WebChat Voice Full Stack

Meta-installer that orchestrates three standalone skills in the correct order:

faster-whisper-local-service — local STT backend (HTTP on 127.0.0.1:18790)
webchat-https-proxy — HTTPS/WSS reverse proxy for Control UI + WebSocket + transcription
webchat-voice-gui — mic button, VU meter, keyboard shortcuts, i18n for WebChat

Prerequisites

All three skills must be installed before running this meta-installer:

npx clawhub install faster-whisper-local-service
npx clawhub install webchat-https-proxy
npx clawhub install webchat-voice-gui

Additionally required on the system:

Python 3.10+
gst-launch-1.0 (GStreamer, from OS packages)
Internet access on first run (model download ~1.5 GB for medium)

Deploy

bash scripts/deploy.sh

Optional overrides (passed through to downstream scripts):

VOICE_HOST=10.0.0.42 VOICE_HTTPS_PORT=8443 TRANSCRIBE_PORT=18790 WHISPER_LANGUAGE=auto bash scripts/deploy.sh

What this does (via downstream scripts)

This skill does not contain deployment logic itself.

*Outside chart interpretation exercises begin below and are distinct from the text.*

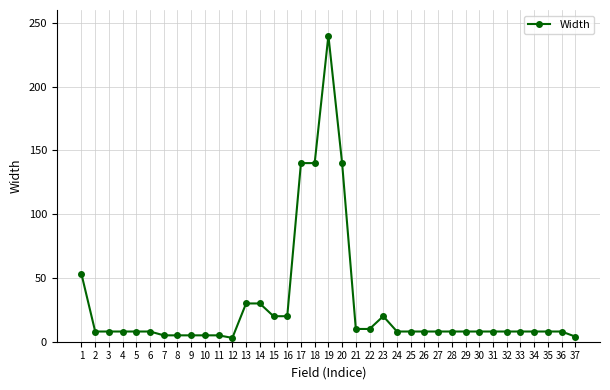

The value at 32 is 8. True or false?

True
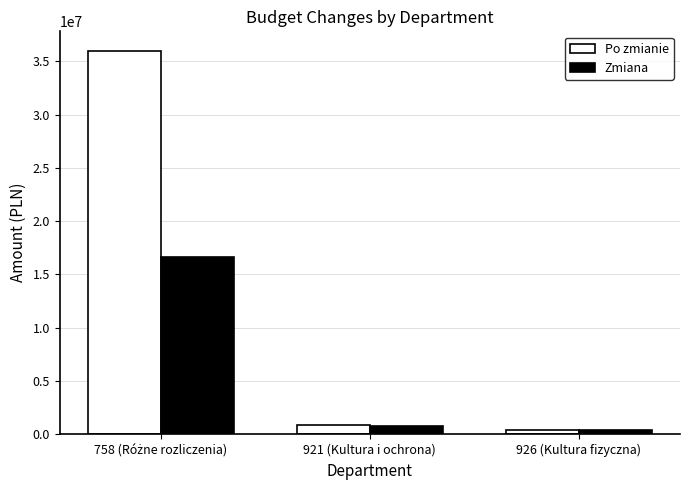

Which series has the widest spread of values?

Po zmianie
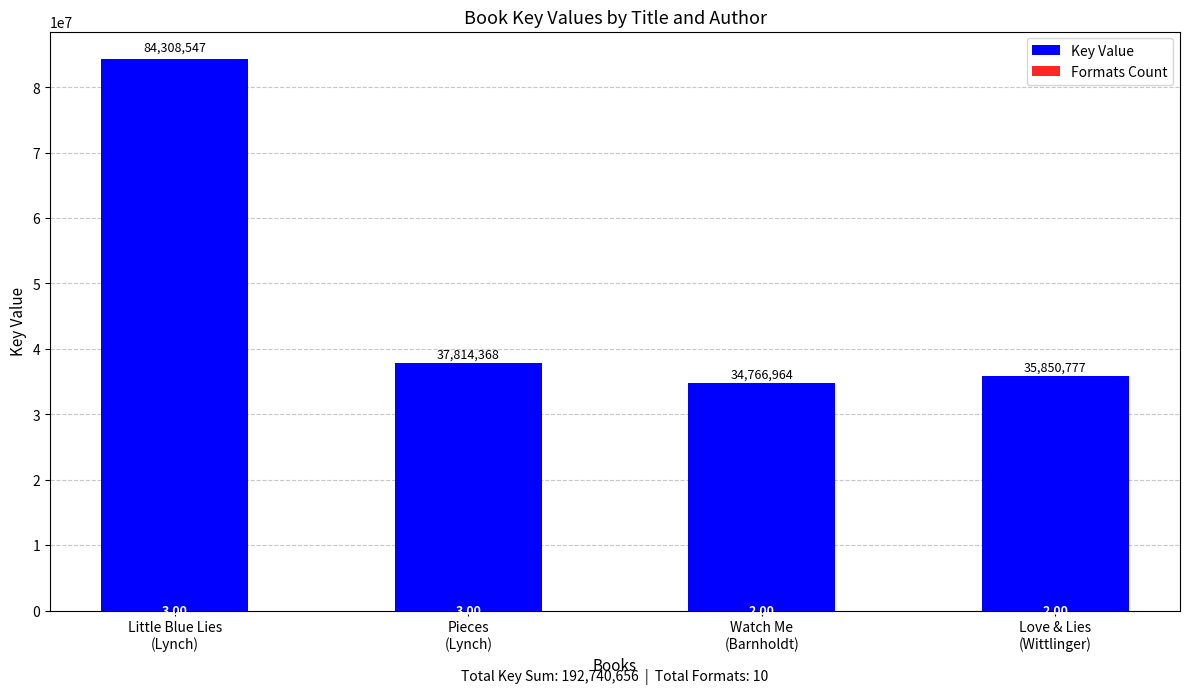

What is the difference between the second highest and minimum values in the Key Value series?

3047404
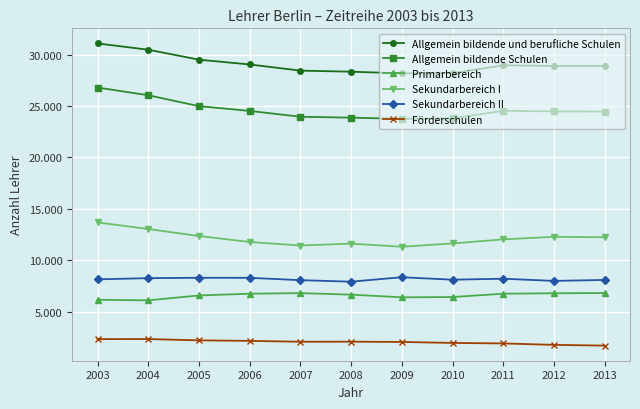

In Allgemein bildende Schulen, how many points are lower than both neighbors (excluding endpoints)?

1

It calls deploy.sh from each sub-skill:

Step 1: faster-whisper-local-service

Creates Python venv, installs faster-whisper==1.1.1
Writes transcribe-server.py with input validation (magic-byte check, size limit)
Creates systemd user service openclaw-transcribe.service
Downloads model weights on first run (~1.5 GB for medium)

Step 2: webchat-https-proxy

Copies https-server.py to workspace
Adds HTTPS origin to gateway.controlUi.allowedOrigins
Creates systemd user service openclaw-voice-https.service
Auto-generates self-signed TLS cert (TLS 1.2+ enforced)

Step 3: webchat-voice-gui

Copies voice-input.js and injects <script> tag into Control UI
Installs gateway startup hook for update safety
Optional interactive language selection

For full details, security notes, and uninstall instructions, see each skill's SKILL.md.

Security posture (why these changes are expected)

This is a meta-installer, so it coordinates downstream skills and applies only the minimum required local changes:

Persistence: creates user-level systemd services so STT/proxy survive reboot (openclaw-transcribe, openclaw-voice-https)
UI enablement: injects one explicit <script> tag for voice-input.js in Control UI
Gateway compatibility: appends one HTTPS origin to gateway.controlUi.allowedOrigins

Safety characteristics:

all changes are documented and reversible via uninstall scripts
no root/sudo required (user scope only)
no hidden background tasks beyond documented services
no outbound telemetry or data exfiltration behavior

Integrity verification

Before executing any sub-skill script, deploy.sh verifies SHA256 checksums of all sub-skill scripts against scripts/checksums.sha256. If any script was modified after installation (e.g. by a registry update or tampering), deployment aborts with a clear error.

Workflow:

npx clawhub install <sub-skill> — fetch from registry
Audit the scripts manually or via code review
bash scripts/rehash.sh — record trusted checksums
bash scripts/deploy.sh — verify checksums, then deploy

Dry-run verification (no deployment):

VERIFY_ONLY=true bash scripts/deploy.sh

After a sub-skill update:

Review the changed scripts
bash scripts/rehash.sh to update the trusted baseline
Commit the updated checksums.sha256

Verify

bash scripts/status.sh

Uninstall

Uninstall each skill separately (in reverse order):

# 1. Voice GUI (hook, UI injection, workspace files)
bash skills/webchat-voice-gui/scripts/uninstall.sh

# 2. HTTPS Proxy (service, gateway config, certs)
bash skills/webchat-https-proxy/scripts/uninstall.sh

# 3. STT Backend (service, venv)
systemctl --user stop openclaw-transcribe.service
systemctl --user disable openclaw-transcribe.service
rm -f ~/.config/systemd/user/openclaw-transcribe.service
systemctl --user daemon-reload

Notes

This meta-skill is a convenience wrapper. All actual logic lives in the three sub-skills.
Review each sub-skill's scripts and security notes before running.
The WORKSPACE and SKILLS_DIR paths are configurable via environment variables.